解説・説明 (子ども)
愛・所属の欲求が弱い人
- 子ども
- 弱い欲求

愛し・愛されたいと思う欲求
愛・所属の欲求とは、親子や夫婦、友人など、自分以外の誰かと「親しくなりたい」「関わりたい」「愛し愛されたい」と思う欲求です。この欲求が弱い人は、ずっと誰かといたり、グループに所属していたりしなくても気にならない傾向があるでしょう。
愛・所属の欲求が弱い子は「一人でも活動できるタイプ」
考え方や行動の傾向
危ない橋を渡ることもいとわないタイプです。健康・安全・貯金よりも、自分のしたいことに全力でエネルギーを注ぎます。結果的に、自ら多くの経験を積んでいくでしょう。
気にならないこと
- 周囲との関わりの少なさ
- 1人で行動すること
- スキンシップの少なさ
ポイント
愛・所属の欲求が弱い子は、グループに入らなくてもあまり気にならないタイプです。愛情表現がわかりにくく、周囲から誤解を受ける可能性があるため、人に伝わる表現の仕方や、他者と心地よく付き合う方法を身につけることが大切です。
周囲からの愛情はきちんと受け取っているため、保護者の方は積極的に声をかけ、愛情を伝えていきましょう。
愛・所属の欲求が弱い子のための8か条
Base(ふだんの関わり)

愛情表現は、人それぞれ
愛・所属の欲求が弱くても、周囲からの愛情はきちんと伝わっています。家族や友人への愛情を持ち合わせており、控えめながら他者に愛情を伝えようと行動できます。
気持ちが伝わっているか不安になる時は、お子さんなりに愛情表現してくれると信じ、個性を受け止めていきましょう。
相手に合わせた愛情表現を知る
愛情表現の方法は、人それぞれ。しかし、愛情表現が少ないことで誤解を招くことがあるかもしれません(特に愛・所属の欲求が強い人と関わる時)。
適切な愛情表現を学ぶためには、自分と同じように「愛情表現が少なくても気にならない人ばかりではない」と知らせていく必要があります。
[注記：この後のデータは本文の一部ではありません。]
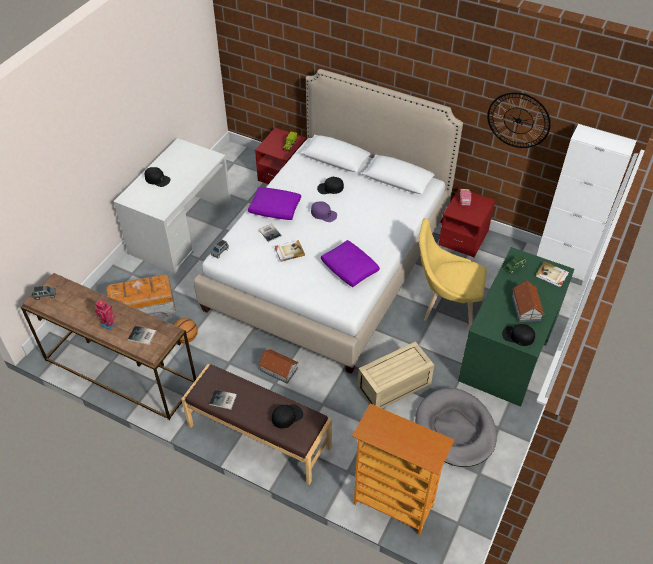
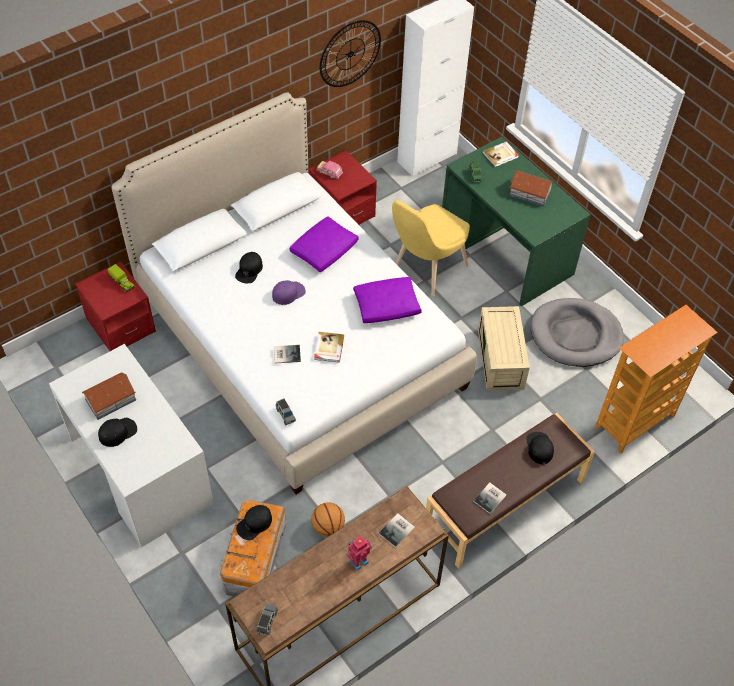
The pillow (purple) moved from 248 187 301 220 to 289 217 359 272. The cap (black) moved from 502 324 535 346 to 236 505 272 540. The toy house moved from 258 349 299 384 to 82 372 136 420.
他者と心地よい関係を築くために、日々の小さなやり取りを通して、思いやりや気遣いの必要性を教えていきましょう。「ありがとう」「大丈夫?」「手伝おうか?」などの声かけを促し、自分でも使えるようにしていきます。
こうした意識的な関わりで愛情表現のレパートリーを増やし、お子さんが自分の気持ちを伝えられるようにサポートしていきましょう。
ちょっとした気づきを言葉に
「お父さん/お母さんが気にかけてくれている」と知るだけで、子どもは嬉しく感じるもの。それは愛・所属の欲求が弱いお子さんも同じです。
お子さんに気持ちを伝えるために、日々の生活で気付いたことがあれば、その都度言葉にしていきましょう。
「最近なににハマっているの?」「今日は嬉しそうだね」「この本最近よく読んでいるね」などの声かけで、お子さんを気にかけていることは伝わります。お子さんの反応が薄くても心配せず、継続して関わりましょう。
自分なりの協力の仕方を身につける
みんなと一緒に取り組むことが、あまりモチベーションにならないタイプです。そのため、お子さんの強い欲求を活かして自分なりの協力の仕方を身につけていきましょう。
たとえば、愛・所属の欲求が弱く、力の欲求が強い子には「みんなの役に立つことだよ」と声をかけると、貢献感が満たされて取り組みやすくなります。また、愛・所属の欲求が弱く、自由の欲求が強い子には「やりたい役割を選んでいいよ」などの声かけを試してみるとよいでしょう。
お子さんが自分なりの方法で協調性を育めるように、関わっていきましょう。
「その子らしいサイン」をキャッチ
「普段より話しかけられる」「今日はソワソワして落ち着かない」など、いつもと違う様子は、お子さんなりのサインです。話したいことや悩みがあるかもしれないため、近況をさりげなく尋ねてみましょう。
本人が無自覚で甘えていることもあるため、具体的な話しが出てこない時は特に追求しなくても大丈夫です。質問されることが苦手な場合もあるため、あくまでも、その子に合わせた距離感で関わりましょう。
自分にとって心地いい距離感と表現を大切に
はたから見ると「いつもひとりなの?」と心配になるかもしれません。しかし、お子さんなりの心地よい距離感があり、交流をもつ人数を絞っている場合もあります。
友人との付き合い方は人それぞれです。お子さんが心配になった時は、どのように他者と付き合っているか観察し、見守っていきましょう。
Challenge(挑戦するときの関わり)

「自分のため」も、誰かの笑顔に
グループで行動することや、協力し合うことには消極的な傾向があります。
そんな時は「あなたができそうなことは、どれかな?」と声をかけ、役割を与えてみましょう。強い欲求や特技を活かし、能力が発揮できると、自然と他者との交流が生まれていきます。
周りから感謝されたり、人が集まってきたりといった経験を通して、自分から話しかけようと思うかもしれません。